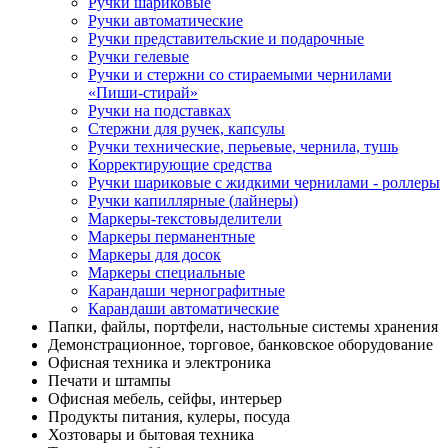
Ручки шариковые
Ручки автоматические
Ручки представительские и подарочные
Ручки гелевые
Ручки и стержни со стираемыми чернилами
«Пиши-стирай»
Ручки на подставках
Стержни для ручек, капсулы
Ручки технические, перьевые, чернила, тушь
Корректирующие средства
Ручки шариковые с жидкими чернилами - роллеры
Ручки капиллярные (лайнеры)
Маркеры-текстовыделители
Маркеры перманентные
Маркеры для досок
Маркеры специальные
Карандаши чернографитные
Карандаши автоматические
Папки, файлы, портфели, настольные системы хранения
Демонстрационное, торговое, банковское оборудование
Офисная техника и электроника
Печати и штампы
Офисная мебель, сейфы, интерьер
Продукты питания, кулеры, посуда
Хозтовары и бытовая техника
--- --- ---
Instruction
Could you reproduce the records word for word, starting at the beginning of the records and ending with the line that contains "Карандаши автоматические", leaving out the pictures?

Your response
Ручки шариковые
Ручки автоматические
Ручки представительские и подарочные
Ручки гелевые
Ручки и стержни со стираемыми чернилами
«Пиши-стирай»
Ручки на подставках
Стержни для ручек, капсулы
Ручки технические, перьевые, чернила, тушь
Корректирующие средства
Ручки шариковые с жидкими чернилами - роллеры
Ручки капиллярные (лайнеры)
Маркеры-текстовыделители
Маркеры перманентные
Маркеры для досок
Маркеры специальные
Карандаши чернографитные
Карандаши автоматические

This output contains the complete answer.